Currently I am preparing for my NREMT Paramedic exam which is a joke. Their whole testing process and their organization is a joke in general. I know several people that have made it through their testing process and they are shit on the street! And I know several other people that can’t pass the test but would be amazing paramedics. NREMT needs to either be taken away or reevaluated because it’s a joke. The questions on the test will do zero good when working on the trucks, we’re not doctors, we’re paramedics. I don’t care what cells produce what, or any crap like that. I need a basic knowledge of how stuff works, but not the full knowledge, it doesn’t do me any good. It just make me mad their whole stupid process.

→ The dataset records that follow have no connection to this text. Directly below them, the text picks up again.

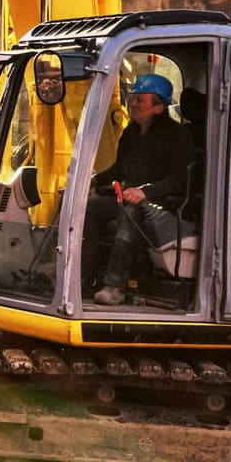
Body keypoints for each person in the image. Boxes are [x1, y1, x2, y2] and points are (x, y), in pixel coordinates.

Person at [85, 73, 198, 306]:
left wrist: (145, 192)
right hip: (131, 199)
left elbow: (180, 179)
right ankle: (85, 275)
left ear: (158, 107)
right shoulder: (131, 133)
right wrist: (94, 180)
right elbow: (120, 169)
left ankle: (115, 286)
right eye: (133, 99)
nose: (133, 104)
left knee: (131, 212)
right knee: (89, 209)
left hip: (165, 203)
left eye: (140, 100)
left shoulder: (177, 136)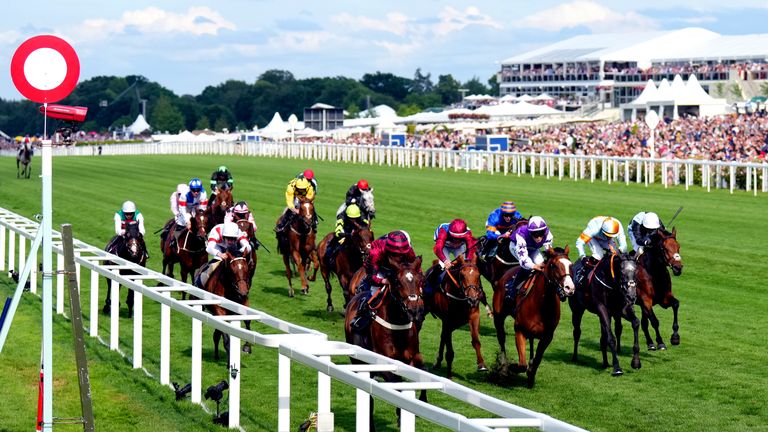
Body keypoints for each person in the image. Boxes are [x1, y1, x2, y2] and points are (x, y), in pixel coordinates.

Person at [350, 231, 416, 330]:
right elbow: (370, 276)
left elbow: (415, 270)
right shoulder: (376, 252)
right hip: (380, 268)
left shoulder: (409, 252)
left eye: (401, 255)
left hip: (398, 270)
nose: (398, 258)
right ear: (389, 251)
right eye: (395, 255)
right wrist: (383, 281)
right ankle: (360, 316)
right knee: (374, 293)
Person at [504, 216, 553, 305]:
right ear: (530, 233)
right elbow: (523, 260)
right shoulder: (521, 235)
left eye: (541, 233)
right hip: (515, 247)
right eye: (535, 234)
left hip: (533, 248)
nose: (539, 237)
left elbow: (548, 250)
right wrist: (534, 266)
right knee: (528, 268)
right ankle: (512, 288)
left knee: (543, 266)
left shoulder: (548, 233)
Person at [424, 219, 477, 296]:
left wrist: (468, 260)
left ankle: (470, 288)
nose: (456, 240)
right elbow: (438, 248)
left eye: (459, 238)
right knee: (443, 266)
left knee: (466, 267)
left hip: (459, 248)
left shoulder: (468, 233)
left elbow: (471, 247)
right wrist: (445, 260)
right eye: (454, 238)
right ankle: (430, 287)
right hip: (444, 247)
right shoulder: (443, 231)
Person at [573, 216, 627, 286]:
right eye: (608, 235)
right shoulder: (594, 228)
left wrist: (619, 251)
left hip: (606, 240)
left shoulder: (618, 227)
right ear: (602, 230)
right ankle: (582, 274)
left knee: (616, 256)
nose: (609, 237)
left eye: (611, 236)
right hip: (593, 238)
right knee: (598, 255)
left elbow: (624, 246)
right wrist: (583, 256)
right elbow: (579, 242)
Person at [197, 222, 251, 286]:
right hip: (218, 246)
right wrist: (220, 254)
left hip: (233, 248)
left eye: (232, 238)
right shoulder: (216, 233)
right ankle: (198, 283)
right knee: (217, 261)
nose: (230, 241)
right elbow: (209, 248)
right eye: (228, 238)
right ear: (223, 236)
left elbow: (248, 246)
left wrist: (240, 252)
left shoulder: (238, 233)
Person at [161, 183, 189, 248]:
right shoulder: (174, 196)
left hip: (189, 213)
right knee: (177, 227)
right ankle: (173, 241)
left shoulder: (188, 195)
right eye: (179, 194)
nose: (181, 195)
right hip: (179, 214)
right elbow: (173, 207)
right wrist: (177, 214)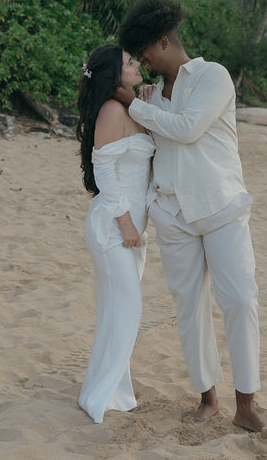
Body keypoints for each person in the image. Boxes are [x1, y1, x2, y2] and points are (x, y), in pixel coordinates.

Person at [113, 0, 265, 432]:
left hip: (221, 206)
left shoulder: (212, 76)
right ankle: (207, 398)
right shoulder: (151, 95)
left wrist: (132, 102)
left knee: (240, 299)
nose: (142, 60)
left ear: (164, 41)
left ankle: (246, 404)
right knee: (189, 308)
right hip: (172, 212)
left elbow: (187, 128)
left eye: (145, 50)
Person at [76, 44, 155, 423]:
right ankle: (102, 395)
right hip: (113, 226)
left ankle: (113, 392)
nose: (137, 64)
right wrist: (125, 223)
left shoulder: (132, 107)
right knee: (127, 308)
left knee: (116, 309)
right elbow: (104, 170)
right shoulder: (111, 110)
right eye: (129, 62)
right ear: (114, 74)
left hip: (132, 228)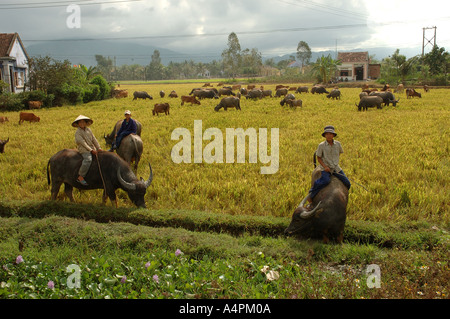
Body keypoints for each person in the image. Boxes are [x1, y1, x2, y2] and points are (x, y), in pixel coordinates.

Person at [307, 125, 351, 206]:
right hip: (325, 168)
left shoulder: (338, 144)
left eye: (330, 134)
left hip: (336, 168)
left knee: (347, 183)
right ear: (324, 135)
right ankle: (311, 194)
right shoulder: (321, 145)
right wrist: (325, 166)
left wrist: (334, 163)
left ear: (333, 135)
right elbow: (319, 157)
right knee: (325, 180)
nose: (329, 135)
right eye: (327, 134)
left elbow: (339, 153)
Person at [72, 115, 102, 186]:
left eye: (83, 122)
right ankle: (81, 176)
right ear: (78, 124)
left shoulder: (89, 130)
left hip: (92, 147)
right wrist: (91, 150)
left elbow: (94, 139)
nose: (82, 124)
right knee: (88, 159)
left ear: (86, 123)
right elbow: (83, 143)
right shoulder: (78, 132)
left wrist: (99, 147)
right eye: (80, 122)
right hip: (84, 149)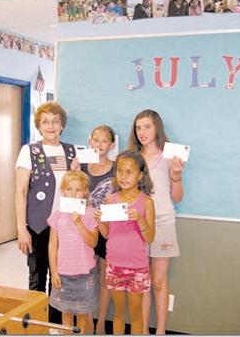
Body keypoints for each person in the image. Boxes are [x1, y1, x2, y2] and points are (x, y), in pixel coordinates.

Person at [15, 101, 77, 323]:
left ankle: (55, 323)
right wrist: (21, 229)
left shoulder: (71, 151)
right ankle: (35, 324)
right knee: (38, 276)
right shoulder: (29, 151)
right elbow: (20, 192)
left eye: (55, 121)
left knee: (59, 277)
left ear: (62, 125)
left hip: (65, 226)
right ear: (39, 126)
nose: (51, 126)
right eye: (45, 121)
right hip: (38, 224)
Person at [128, 110, 184, 334]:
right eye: (139, 127)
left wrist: (177, 175)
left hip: (163, 222)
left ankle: (160, 332)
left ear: (157, 128)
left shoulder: (170, 156)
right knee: (141, 284)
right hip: (135, 225)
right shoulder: (132, 158)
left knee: (158, 283)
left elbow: (178, 197)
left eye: (147, 127)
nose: (142, 132)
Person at [95, 150, 156, 334]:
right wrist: (100, 222)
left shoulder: (146, 202)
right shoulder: (110, 199)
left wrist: (140, 220)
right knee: (119, 313)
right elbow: (106, 234)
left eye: (129, 172)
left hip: (137, 267)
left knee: (136, 314)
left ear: (140, 175)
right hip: (114, 265)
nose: (123, 176)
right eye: (120, 171)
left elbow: (150, 238)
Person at [48, 170, 99, 334]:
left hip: (85, 274)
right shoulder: (58, 215)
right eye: (69, 189)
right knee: (66, 314)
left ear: (84, 192)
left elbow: (93, 242)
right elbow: (52, 245)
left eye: (77, 190)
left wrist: (79, 223)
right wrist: (54, 272)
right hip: (63, 273)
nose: (73, 193)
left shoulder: (90, 213)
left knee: (82, 315)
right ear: (63, 191)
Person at [80, 125, 116, 334]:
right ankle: (86, 322)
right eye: (95, 140)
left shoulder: (115, 168)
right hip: (84, 229)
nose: (99, 145)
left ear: (111, 144)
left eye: (104, 141)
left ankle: (100, 323)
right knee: (86, 277)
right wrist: (74, 172)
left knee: (104, 279)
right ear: (89, 141)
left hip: (108, 229)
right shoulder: (81, 166)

While preparing, I have been taking some break time to keep me focused. On Saturday my awesome man took me down to some rivers to scope out float trips and camping sites. We found some awesome places to camp! And I love the rivers here! We have so many to pick from, some crystal clear, others the muddy type, big deep ones to little shallow ones. I can’t wait till its warmer and we can start going on float trips again! I’m so excited! We currently have a 4 day float planned with some friends and I’m so excited for it!
During the Saturday morning though our trip was almost ruined. My car needed some work done and my uncle does it all regularly. I had planned on dropping it off the morning before we left but he told me to wait till he calls. Naturally he called and said he could do it but I was already gone. So I asked my brother, who is unemployed, failed out of college, and has no life to drop it off…I had to pay the little shit $20 to do it! And I’m pissed at my mom for making me.
For 2 years I had to wake up every single day to get the little brat and drive him to school because he didn’t FEEL like taking the bus! I’ve done all kinds of stuff for him, buy him food, take him places…just countless crap! And the ONE time I ask him a favor I gotta pay him?! F*** that! I’m not doing a single thing for any of them anymore…ever! Am I wrong for thinking this?